Veteran Vancouver Canucks announcer Jim Robson dies at 91
Jim Robson, whom many people know as the voice of the Vancouver Canucks, has died at the age of 91.
Robson's daughter, Jennifer Butler, confirmed to CBC News on Tuesday that her father died after a short illness.
Robson called more than 2,000 NHL games over his 47-year career in broadcasting, but is best remembered for announcing Canucks games for more than 30 years — starting with their very first major league game, as an expansion team, on Oct. 9, 1970.
According to the B.C. Sports Hall of Fame, Robson "never missed a broadcast due to illness" right up until his retirement in April 1999.
Current Canucks play-by-play announcer Brendan Batchelor wrote in a post on X that "the word legend isn't enough" to describe Robson.

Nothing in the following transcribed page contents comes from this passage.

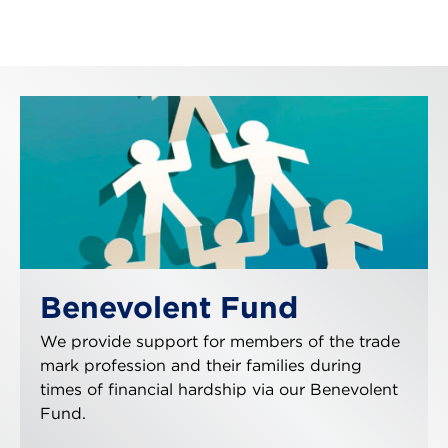
Benevolent Fund
We provide support for members of the trade
mark profession and their families during
times of financial hardship via our Benevolent
Fund.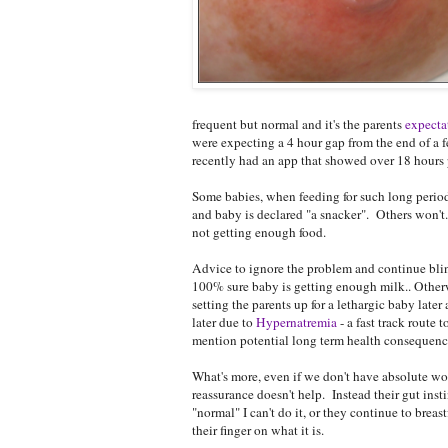
frequent but normal and it's the parents
expectat
were expecting a 4 hour gap from the end of a f
recently had an app that showed over 18 hours 
Some babies, when feeding for such long period
and baby is declared "a snacker". Others won'
not getting enough food.
Advice to ignore the problem and continue blind
100% sure baby is getting enough milk.. Otherw
setting the parents up for a lethargic baby late
later due to
Hypernatremia
- a fast track route 
mention potential long term health consequence
What's more, even if we don't have absolute wo
reassurance doesn't help. Instead their gut insti
"normal" I can't do it, or they continue to breast
their finger on what it is.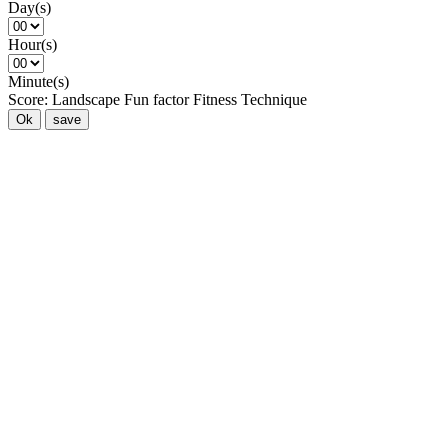
Day(s)
Hour(s)
Minute(s)
Score:
Landscape
Fun factor
Fitness
Technique
Ok
save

"He is the standard to which all BC based play-by-play broadcasters have aspired to, and will never reach," his tribute reads.
Robson, speaking with CBC Radio's On The Coast to mark his 90th birthday on Jan. 17, 2025, said he was always thinking about doing the best job possible calling the games.
"Every time I hear those clips, I think how I could make them a little better," he told guest host Amy Bell.
He said he wanted to be a hockey announcer ever since he was a young boy growing up in Prince Albert, Sask., listening to hockey games on the radio every Saturday night.
He recounted how he thought that dream was dashed when he and his family left the frigid winters in Saskatchewan for the milder weather of British Columbia's Lower Mainland in 1943.
But that wasn't the case.
He started his sportscasting career in 1952, when he was just 17, at a radio station in Port Alberni, B.C., before moving on to Vancouver radio stations CKNW and CKWX, covering baseball, football and hockey.